Saved data entries
*** Block opens ***
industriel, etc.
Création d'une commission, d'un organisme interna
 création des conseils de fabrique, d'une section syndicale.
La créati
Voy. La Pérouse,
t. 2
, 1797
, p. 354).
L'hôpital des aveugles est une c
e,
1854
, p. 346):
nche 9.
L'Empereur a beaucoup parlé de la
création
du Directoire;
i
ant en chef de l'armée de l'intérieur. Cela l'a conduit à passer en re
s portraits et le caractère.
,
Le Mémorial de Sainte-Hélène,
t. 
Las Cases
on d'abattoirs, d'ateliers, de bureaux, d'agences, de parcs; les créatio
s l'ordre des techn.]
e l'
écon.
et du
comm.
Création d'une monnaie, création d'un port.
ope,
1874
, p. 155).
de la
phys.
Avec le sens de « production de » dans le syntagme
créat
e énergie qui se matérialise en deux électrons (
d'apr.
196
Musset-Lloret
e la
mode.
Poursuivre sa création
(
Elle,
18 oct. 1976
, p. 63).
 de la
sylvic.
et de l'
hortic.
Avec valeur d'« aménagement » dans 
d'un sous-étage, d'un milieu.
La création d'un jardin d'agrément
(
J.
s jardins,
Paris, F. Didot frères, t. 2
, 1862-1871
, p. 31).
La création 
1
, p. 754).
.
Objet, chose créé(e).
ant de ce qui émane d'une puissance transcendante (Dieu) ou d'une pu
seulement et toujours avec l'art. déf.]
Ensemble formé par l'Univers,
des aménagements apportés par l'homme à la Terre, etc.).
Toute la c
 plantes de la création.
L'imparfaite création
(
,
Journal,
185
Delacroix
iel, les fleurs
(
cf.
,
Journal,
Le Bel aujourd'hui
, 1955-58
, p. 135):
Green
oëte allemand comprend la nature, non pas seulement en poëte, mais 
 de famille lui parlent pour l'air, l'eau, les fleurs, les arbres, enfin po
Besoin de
*** Block closes ***
*** Block opens ***
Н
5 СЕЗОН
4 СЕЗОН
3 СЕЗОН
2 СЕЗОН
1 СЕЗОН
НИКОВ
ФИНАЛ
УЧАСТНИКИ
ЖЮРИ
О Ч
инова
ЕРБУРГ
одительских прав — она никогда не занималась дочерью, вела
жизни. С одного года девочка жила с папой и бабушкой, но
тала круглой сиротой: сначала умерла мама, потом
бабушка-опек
*** Block closes ***
*** Block opens ***
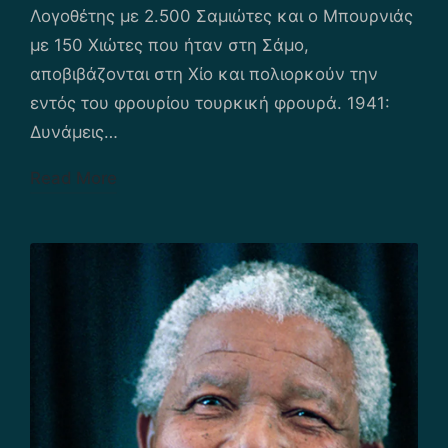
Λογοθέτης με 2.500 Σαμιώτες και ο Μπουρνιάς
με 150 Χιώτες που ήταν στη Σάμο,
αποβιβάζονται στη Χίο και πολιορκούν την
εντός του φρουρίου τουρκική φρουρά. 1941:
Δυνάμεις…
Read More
*** Block closes ***
Required work: The answer must consist of every line in the records above that contains the word "seulement".

Result of the task:
seulement et toujours avec l'art. déf.]
oëte allemand comprend la nature, non pas seulement en poëte, mais 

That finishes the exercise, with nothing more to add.